Bangun Krematorium Berlatar “Dresta” dan Kepentingan “Krama”

Badung, (NS7) – Krematorium menjadi salah satu solusi yang dapat dipilih masyarakat Hindu di Bali untuk melangsungkan proses ngaben. Namun, belakangan ada wacana yang menyatakan keberadaan krematorium mendobrak dresta yang sudah dimiliki Bali. Terhadap hal itu, Desa Adat Kerobokan mencoba memberi gambaran yang berbeda. DESA Adat Kerobokan yang berada di wilayah Kecamatan Kuta Utara, memiliki 50 banjar adat, dengan 6.019 KK (kepala keluarga) dengan populasi penduduk mencapai 29.108 warga. Dengan jumlah penduduk yang begitu banyak, aktivitas beryadnya tentu tidak sedikit, satu di antaranya Pitra Yadnya.
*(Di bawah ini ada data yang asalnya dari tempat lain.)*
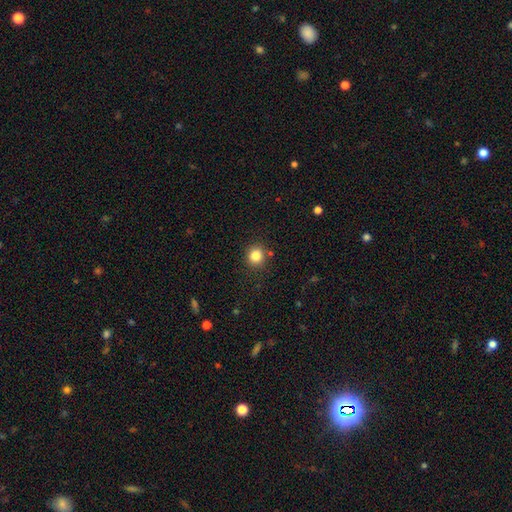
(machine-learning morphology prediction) This appears to be a smooth galaxy with no disk features (83%) that is round (88%). Merging: none (86%).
Melihat kebutuhan tersebut, desa adat yang kini dipimpin Jro Bendesa AA Putu Sutarja (55) ini, sedang merencanakan pembangunan krematorium atau tempat pembakaran mayat. Krematorium itu dicanangkan akan dibangun di Setra Pura Dalem Desa Adat Kerobokan.

Jro Bendesa AA Putu Sutarja mengatakan krematorium yang dibangun terdiri dari empat tunon (tempat pembakaran mayat, red) dengan luas 12 x 9,5 meter. Anggaran sebanyak Rp3,2 miliar pun disiapkan untuk membangun krematorium yang tujuannya mempermudah krama adat.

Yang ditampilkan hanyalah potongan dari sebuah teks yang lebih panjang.